* _Task details_
Reproduce every line of the rows below word for word.

Data taken from a collection
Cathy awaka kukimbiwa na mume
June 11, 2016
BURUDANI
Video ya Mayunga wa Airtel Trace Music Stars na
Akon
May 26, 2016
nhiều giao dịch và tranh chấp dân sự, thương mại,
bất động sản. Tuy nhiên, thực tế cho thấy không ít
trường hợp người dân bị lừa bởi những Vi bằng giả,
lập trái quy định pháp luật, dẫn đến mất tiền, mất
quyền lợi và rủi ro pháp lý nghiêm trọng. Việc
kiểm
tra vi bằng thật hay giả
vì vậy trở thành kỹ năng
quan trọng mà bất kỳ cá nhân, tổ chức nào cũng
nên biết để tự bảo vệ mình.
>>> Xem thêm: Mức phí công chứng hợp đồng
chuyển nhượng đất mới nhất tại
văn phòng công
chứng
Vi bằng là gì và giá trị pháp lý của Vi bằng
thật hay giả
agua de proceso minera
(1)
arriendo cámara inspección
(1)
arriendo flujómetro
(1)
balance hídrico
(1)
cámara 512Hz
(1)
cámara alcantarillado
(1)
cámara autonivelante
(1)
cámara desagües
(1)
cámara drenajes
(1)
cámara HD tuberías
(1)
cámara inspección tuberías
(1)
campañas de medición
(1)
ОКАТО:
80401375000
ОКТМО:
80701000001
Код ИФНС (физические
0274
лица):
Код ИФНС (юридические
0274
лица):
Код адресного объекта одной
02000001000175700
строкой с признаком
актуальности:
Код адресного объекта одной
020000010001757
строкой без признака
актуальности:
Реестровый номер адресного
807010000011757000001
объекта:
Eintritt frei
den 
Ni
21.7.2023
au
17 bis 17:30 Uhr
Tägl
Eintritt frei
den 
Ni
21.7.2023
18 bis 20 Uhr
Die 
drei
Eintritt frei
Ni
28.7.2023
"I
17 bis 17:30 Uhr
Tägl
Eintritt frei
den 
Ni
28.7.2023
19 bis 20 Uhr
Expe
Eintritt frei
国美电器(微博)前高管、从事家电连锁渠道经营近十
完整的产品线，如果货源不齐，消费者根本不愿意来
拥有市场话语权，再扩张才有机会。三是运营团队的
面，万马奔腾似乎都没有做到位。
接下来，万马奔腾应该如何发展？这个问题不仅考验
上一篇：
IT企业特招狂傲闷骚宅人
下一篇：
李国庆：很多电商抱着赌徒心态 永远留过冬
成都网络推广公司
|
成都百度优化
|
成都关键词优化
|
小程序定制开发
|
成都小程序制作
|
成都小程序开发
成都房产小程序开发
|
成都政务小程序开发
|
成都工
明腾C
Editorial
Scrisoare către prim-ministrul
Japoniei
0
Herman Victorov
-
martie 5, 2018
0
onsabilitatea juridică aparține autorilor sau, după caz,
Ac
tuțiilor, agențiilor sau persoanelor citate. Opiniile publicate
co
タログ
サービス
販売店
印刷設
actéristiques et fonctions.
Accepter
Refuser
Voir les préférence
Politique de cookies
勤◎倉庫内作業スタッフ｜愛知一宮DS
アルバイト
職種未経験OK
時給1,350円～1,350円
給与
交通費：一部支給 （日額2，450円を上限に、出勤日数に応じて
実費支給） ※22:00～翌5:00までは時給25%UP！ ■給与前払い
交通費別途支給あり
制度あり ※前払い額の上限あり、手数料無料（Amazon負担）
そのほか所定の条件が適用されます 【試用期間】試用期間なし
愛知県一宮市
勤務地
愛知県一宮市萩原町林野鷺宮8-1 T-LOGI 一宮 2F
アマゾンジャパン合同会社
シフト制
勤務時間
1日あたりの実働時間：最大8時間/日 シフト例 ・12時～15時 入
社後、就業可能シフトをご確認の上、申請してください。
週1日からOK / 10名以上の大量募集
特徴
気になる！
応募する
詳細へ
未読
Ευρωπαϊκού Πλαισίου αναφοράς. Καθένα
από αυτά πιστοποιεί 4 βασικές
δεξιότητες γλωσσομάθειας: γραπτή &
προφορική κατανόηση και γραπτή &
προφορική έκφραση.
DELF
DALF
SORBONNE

* _Answer to this problem_
Cathy awaka kukimbiwa na mume
June 11, 2016
BURUDANI
Video ya Mayunga wa Airtel Trace Music Stars na
Akon
May 26, 2016
nhiều giao dịch và tranh chấp dân sự, thương mại,
bất động sản. Tuy nhiên, thực tế cho thấy không ít
trường hợp người dân bị lừa bởi những Vi bằng giả,
lập trái quy định pháp luật, dẫn đến mất tiền, mất
quyền lợi và rủi ro pháp lý nghiêm trọng. Việc
kiểm
tra vi bằng thật hay giả
vì vậy trở thành kỹ năng
quan trọng mà bất kỳ cá nhân, tổ chức nào cũng
nên biết để tự bảo vệ mình.
>>> Xem thêm: Mức phí công chứng hợp đồng
chuyển nhượng đất mới nhất tại
văn phòng công
chứng
Vi bằng là gì và giá trị pháp lý của Vi bằng
thật hay giả
agua de proceso minera
(1)
arriendo cámara inspección
(1)
arriendo flujómetro
(1)
balance hídrico
(1)
cámara 512Hz
(1)
cámara alcantarillado
(1)
cámara autonivelante
(1)
cámara desagües
(1)
cámara drenajes
(1)
cámara HD tuberías
(1)
cámara inspección tuberías
(1)
campañas de medición
(1)
ОКАТО:
80401375000
ОКТМО:
80701000001
Код ИФНС (физические
0274
лица):
Код ИФНС (юридические
0274
лица):
Код адресного объекта одной
02000001000175700
строкой с признаком
актуальности:
Код адресного объекта одной
020000010001757
строкой без признака
актуальности:
Реестровый номер адресного
807010000011757000001
объекта:
Eintritt frei
den 
Ni
21.7.2023
au
17 bis 17:30 Uhr
Tägl
Eintritt frei
den 
Ni
21.7.2023
18 bis 20 Uhr
Die 
drei
Eintritt frei
Ni
28.7.2023
"I
17 bis 17:30 Uhr
Tägl
Eintritt frei
den 
Ni
28.7.2023
19 bis 20 Uhr
Expe
Eintritt frei
国美电器(微博)前高管、从事家电连锁渠道经营近十
完整的产品线，如果货源不齐，消费者根本不愿意来
拥有市场话语权，再扩张才有机会。三是运营团队的
面，万马奔腾似乎都没有做到位。
接下来，万马奔腾应该如何发展？这个问题不仅考验
上一篇：
IT企业特招狂傲闷骚宅人
下一篇：
李国庆：很多电商抱着赌徒心态 永远留过冬
成都网络推广公司
|
成都百度优化
|
成都关键词优化
|
小程序定制开发
|
成都小程序制作
|
成都小程序开发
成都房产小程序开发
|
成都政务小程序开发
|
成都工
明腾C
Editorial
Scrisoare către prim-ministrul
Japoniei
0
Herman Victorov
-
martie 5, 2018
0
onsabilitatea juridică aparține autorilor sau, după caz,
Ac
tuțiilor, agențiilor sau persoanelor citate. Opiniile publicate
co
タログ
サービス
販売店
印刷設
actéristiques et fonctions.
Accepter
Refuser
Voir les préférence
Politique de cookies
勤◎倉庫内作業スタッフ｜愛知一宮DS
アルバイト
職種未経験OK
時給1,350円～1,350円
給与
交通費：一部支給 （日額2，450円を上限に、出勤日数に応じて
実費支給） ※22:00～翌5:00までは時給25%UP！ ■給与前払い
交通費別途支給あり
制度あり ※前払い額の上限あり、手数料無料（Amazon負担）
そのほか所定の条件が適用されます 【試用期間】試用期間なし
愛知県一宮市
勤務地
愛知県一宮市萩原町林野鷺宮8-1 T-LOGI 一宮 2F
アマゾンジャパン合同会社
シフト制
勤務時間
1日あたりの実働時間：最大8時間/日 シフト例 ・12時～15時 入
社後、就業可能シフトをご確認の上、申請してください。
週1日からOK / 10名以上の大量募集
特徴
気になる！
応募する
詳細へ
未読
Ευρωπαϊκού Πλαισίου αναφοράς. Καθένα
από αυτά πιστοποιεί 4 βασικές
δεξιότητες γλωσσομάθειας: γραπτή &
προφορική κατανόηση και γραπτή &
προφορική έκφραση.
DELF
DALF
SORBONNE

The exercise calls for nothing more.